═══ Task material ═══

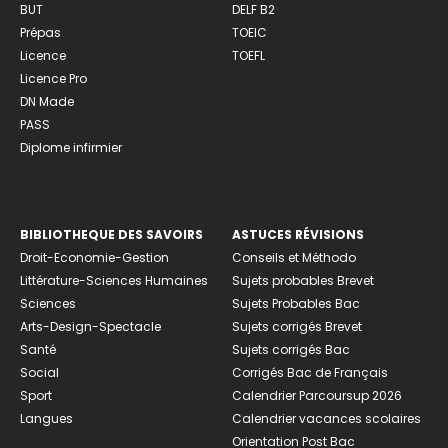
BUT
DELF B2
Prépas
TOEIC
Licence
TOEFL
Licence Pro
DN Made
PASS
Diplome infirmier
BIBLIOTHEQUE DES SAVOIRS
ASTUCES RÉVISIONS
Droit-Economie-Gestion
Conseils et Méthodo
Littérature-Sciences Humaines
Sujets probables Brevet
Sciences
Sujets Probables Bac
Arts-Design-Spectacle
Sujets corrigés Brevet
Santé
Sujets corrigés Bac
Social
Corrigés Bac de Français
Sport
Calendrier Parcoursup 2026
Langues
Calendrier vacances scolaires
Orientation Post Bac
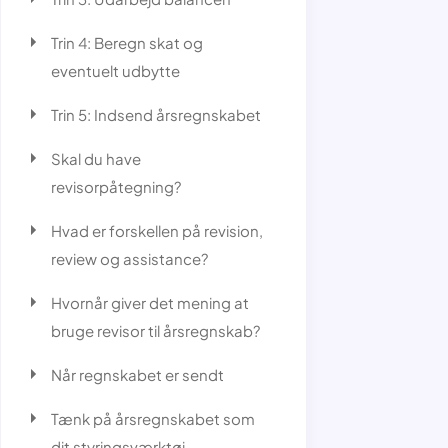
Trin 4: Beregn skat og
eventuelt udbytte
Trin 5: Indsend årsregnskabet
Skal du have
revisorpåtegning?
Hvad er forskellen på revision,
review og assistance?
Hvornår giver det mening at
bruge revisor til årsregnskab?
Når regnskabet er sendt
Tænk på årsregnskabet som
dit styringsværktøj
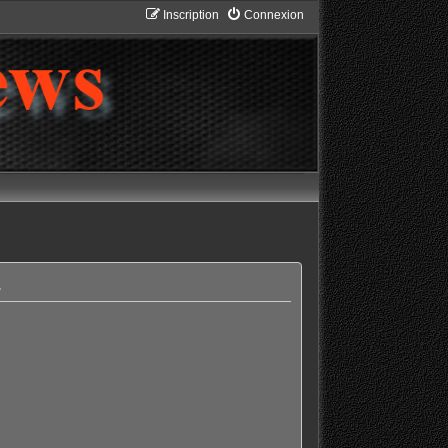
Inscription
Connexion
.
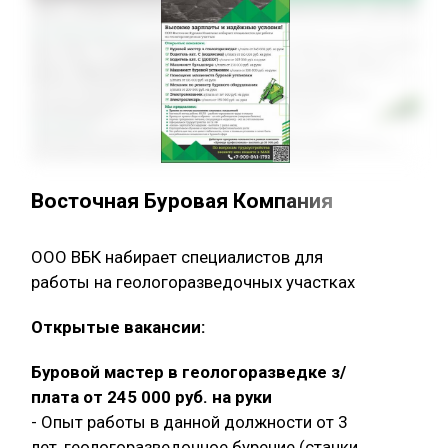
Восточная Буровая Компания
ООО ВБК набирает специалистов для
работы на геологоразведочных участках
Открытые вакансии:
Буровой мастер в геологоразведке з/
плата от 245 000 руб. на руки
- Опыт работы в данной должности от 3
лет, геологоразведочное бурение (станки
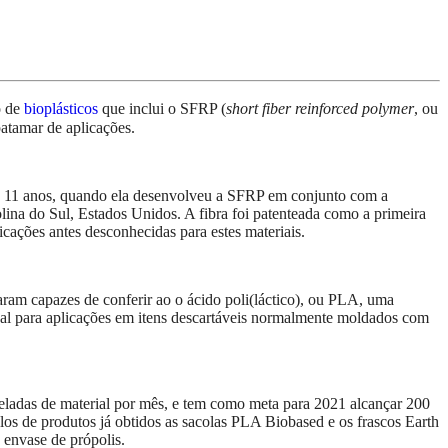
o de
bioplásticos
que inclui o SFRP (
short fiber reinforced polymer
, ou
atamar de aplicações.
há 11 anos, quando ela desenvolveu a SFRP em conjunto com a
lina do Sul, Estados Unidos. A fibra foi patenteada como a primeira
cações antes desconhecidas para estes materiais.
am capazes de conferir ao o ácido poli(láctico), ou PLA, uma
ional para aplicações em itens descartáveis normalmente moldados com
ladas de material por mês, e tem como meta para 2021 alcançar 200
los de produtos já obtidos as sacolas PLA Biobased e os frascos Earth
a envase de própolis.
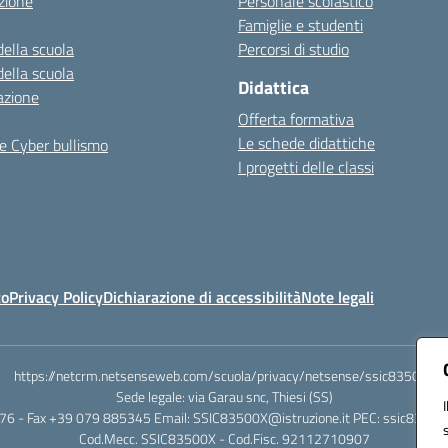
zione
Personale scolastico
Famiglie e studenti
della scuola
Percorsi di studio
della scuola
Didattica
azione
Offerta formativa
Le schede didattiche
e Cyber bullismo
I progetti delle classi
to
Privacy Policy
Dichiarazione di accessibilità
Note legali
https://netcrm.netsenseweb.com/scuola/privacy/netsense/ssic83500x
Sede legale: via Garau snc, Thiesi (SS)
76 - Fax +39 079 885345 Email: SSIC83500X@istruzione.it PEC: ssic83500x
Cod.Mecc. SSIC83500X - Cod.Fisc. 92112710907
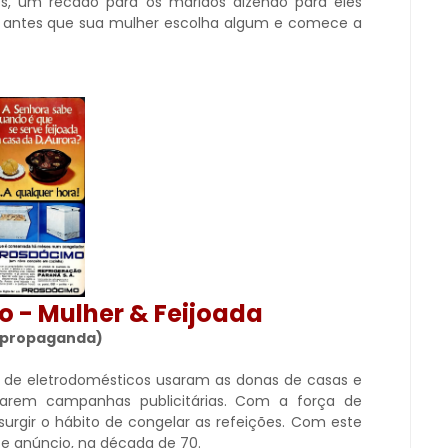
, um recado para os maridos dizendo para eles
antes que sua mulher escolha algum e comece a
 - Mulher & Feijoada
a propaganda)
de eletrodomésticos usaram as donas de casas e
rarem campanhas publicitárias. Com a força de
urgir o hábito de congelar as refeições. Com este
e anúncio, na década de 70.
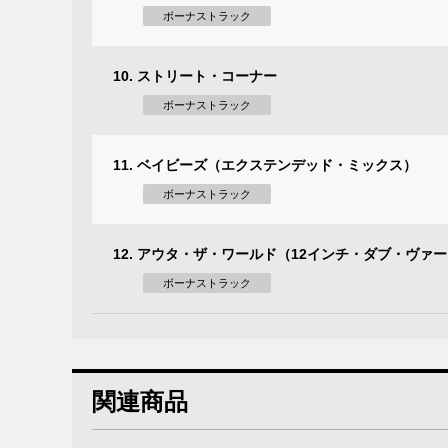
ボーナストラック
10. ストリート・コーナー
ボーナストラック
11. ベイビーズ（エクステンデッド・ミックス）
ボーナストラック
12. アウタ・ザ・ワールド（12インチ・ダブ・ヴァ
ボーナストラック
関連商品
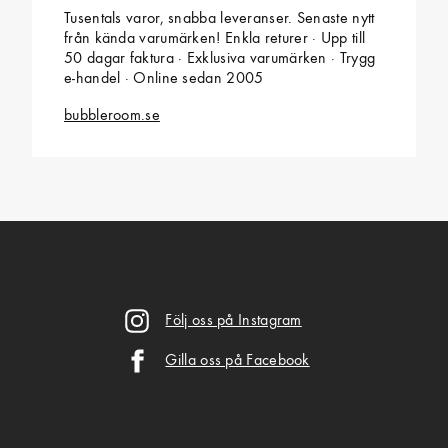
Tusentals varor, snabba leveranser. Senaste nytt
från kända varumärken! Enkla returer · Upp till
50 dagar faktura · Exklusiva varumärken · Trygg
e-handel · Online sedan 2005
bubbleroom.se
Följ oss på Instagram
Gilla oss på Facebook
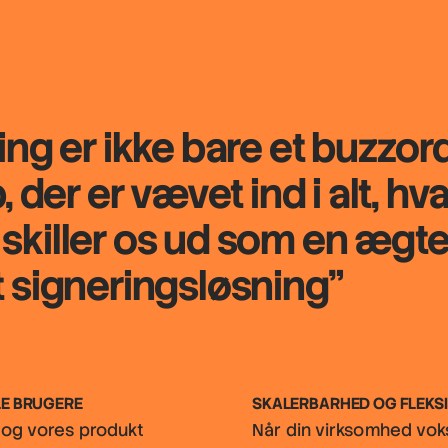
ng er ikke bare et buzzor
 der er vævet ind i alt, hva
i skiller os ud som en ægt
 signeringsløsning"
LE BRUGERE
SKALERBARHED OG FLEKSI
, og vores produkt
Når din virksomhed vok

═══

--- What to do ---
What you return should be exactly the lines above, starting at the one with "que inclui o" and ending at the one with "am capazes de", and nothing else.

--- Solution to the exercise ---
que inclui o SFRP (
short fiber reinforced polymer
, ou
atamar de aplicações.
há 11 anos, quando ela desenvolveu a SFRP em conjunto com a
lina do Sul, Estados Unidos. A fibra foi patenteada como a primeira
cações antes desconhecidas para estes materiais.
am capazes de conferir ao o ácido poli(láctico), ou PLA, uma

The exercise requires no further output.